Nous avions déjà eu une proposition de rachat du projet, mais j’ai refusé de vendre. Alors ils ont pris l’idée. Ils ont essayé de faire la même chose, mais pour l’instant, ils n’ont pas d’encadrement sur l’activité. Cela étant, nous avons plusieurs compagnies maritimes, des acteurs du métier qui essaient de nous racheter.
Aujourd’hui, nous avons déjà plus de 600 contrats d’achat de jetons DMCS et nous sommes à près de 10% de ces investissements qui sont des utilisateurs métiers.
Comment percevez-vous et vivez-vous l’innovation au sein de votre entreprise ?
L’innovation est très difficile, parce que les gens vous prennent pour un fou. Les 3 premières années du projet, les banques m’ont fermé les portes. La France, mon pays d’origine, ne m’a pas soutenu, et ma région non plus. J’étais très surpris quand la Suisse est venue me chercher. Le sérieux des gens ici est complètement différent et l’ouverture d’esprit aussi, surtout par rapport à l’innovation. Ils ne craignent pas de dire qu’ils vont aider un projet osé. Cela fait 9 ans que je travaille sur ce projet, j’ai tout autofinancé pendant 7 ans, puis on a levé un peu de « Love money » et nous sommes arrivé par la suite en Suisse. Nous avons obtenu l’encadrement et nous pré-vendons les tokens depuis 2 ans à peu près.
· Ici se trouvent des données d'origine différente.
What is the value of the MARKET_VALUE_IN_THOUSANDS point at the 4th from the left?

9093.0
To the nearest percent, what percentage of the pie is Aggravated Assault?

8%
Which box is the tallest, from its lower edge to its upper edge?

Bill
Comment imaginez-vous votre entreprise dans 5-10 ans ?
Dans 3 à 5 ans, on envisage de développer le système et de le mettre sur plusieurs corps de métiers. Le but est que dans 2 ans, le terminal soit créé et fonctionnel et que le logiciel soit également en action. La suite sera de dupliquer le système, car il a été créé pour qu’il soit « scalable », donc on pourra le dupliquer sur tous les modes de transport.
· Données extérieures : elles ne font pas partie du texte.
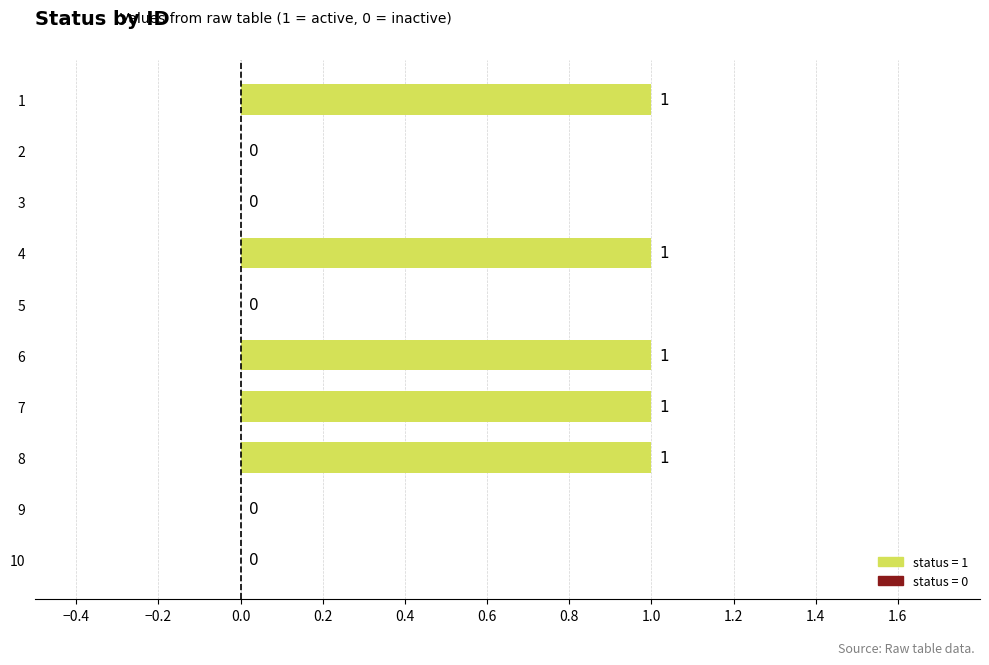

How many values are between 0 and 1?

10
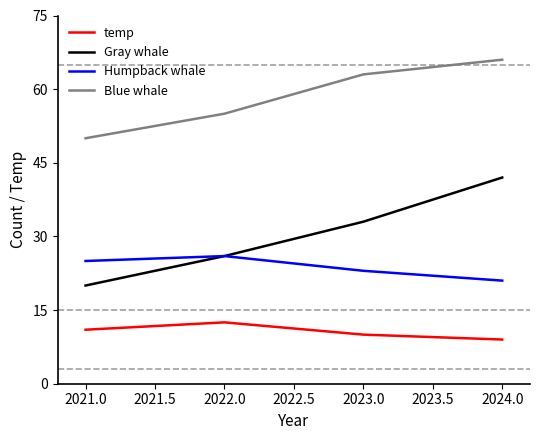

At which category is the sum across all series the highest?

2024.0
Aujourd’hui nous avons déjà 9 demandes de construction à travers le monde, sans aucune communication. Ce sont principalement des personnes du métier qui nous connaissent avec de grosses compagnies maritimes qui m’ont approché et dans certains cas des pays (les Émirats, Équateur, les États-Unis).
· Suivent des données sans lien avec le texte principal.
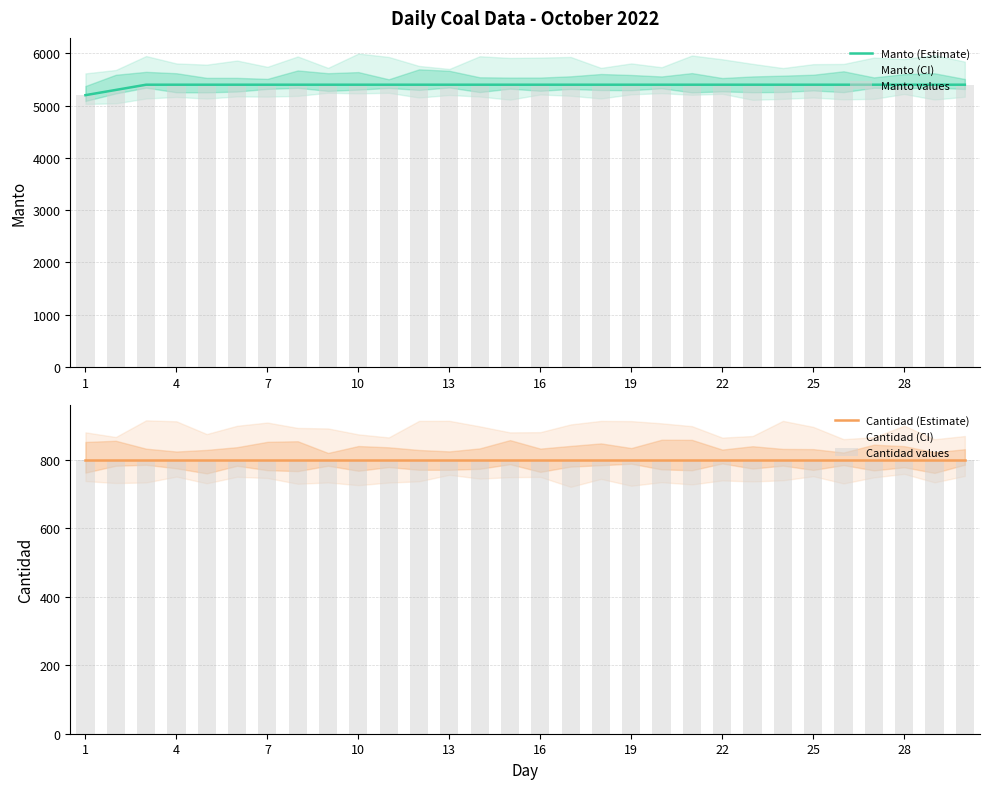

What is the lowest value of the Manto (Estimate) series?

5200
C’est un projet qui respecte l’environnement. Pourquoi cela est-il important pour vous ?
Mon grand-père était paysan et transporteur. Et moi, j’ai grandi avec lui. Je travaillais à la ferme, je travaillais dans le transport et donc je voyais les changements. Aujourd’hui, sans la nature, on n’est rien. Le transport, on en a besoin. Demain, il faudrait que le transport soit nouveau et sans impact négatif sur la nature. Donc l’objectif est de trouver des solutions innovantes pour réconcilier la nature et l’industrie. Aujourd’hui, je pense qu’on est sur la bonne voie pour trouver des solutions. Ce n’est pas la seule solution, il y en aura d’autres, heureusement. Je suis d’ailleurs ouvert à travailler avec toutes les personnes qui ont cette vision.
Sur quels aspects le canton pourrait-il encore travailler afin d’améliorer son attractivité pour les entreprises ?
Alors, honnêtement, sur tout le processus avec le canton, je ne vois pas ce qu’il pourrait améliorer, ils nous ont tellement accompagnés. Ils nous accompagnent même jusqu’à la recherche des logements pour les collaborateurs qui vont venir s’y installer. Vous avez des gens très talentueux chez vous. J’ai même des partenaires qui vont suivre le projet ADMCS jusqu’ici entre autres parce qu’ils ont vu ce que le canton avait fait pour nous. Donc je ne viens pas tout seul, je viens avec un écosystème. Honnêtement, aujourd’hui, je ne vois pas. Je tiens à remercier le canton de Neuchâtel, le service de l’économie et plus particulièrement Monsieur Vradis et Monsieur Mignon de Le/AX Avocats.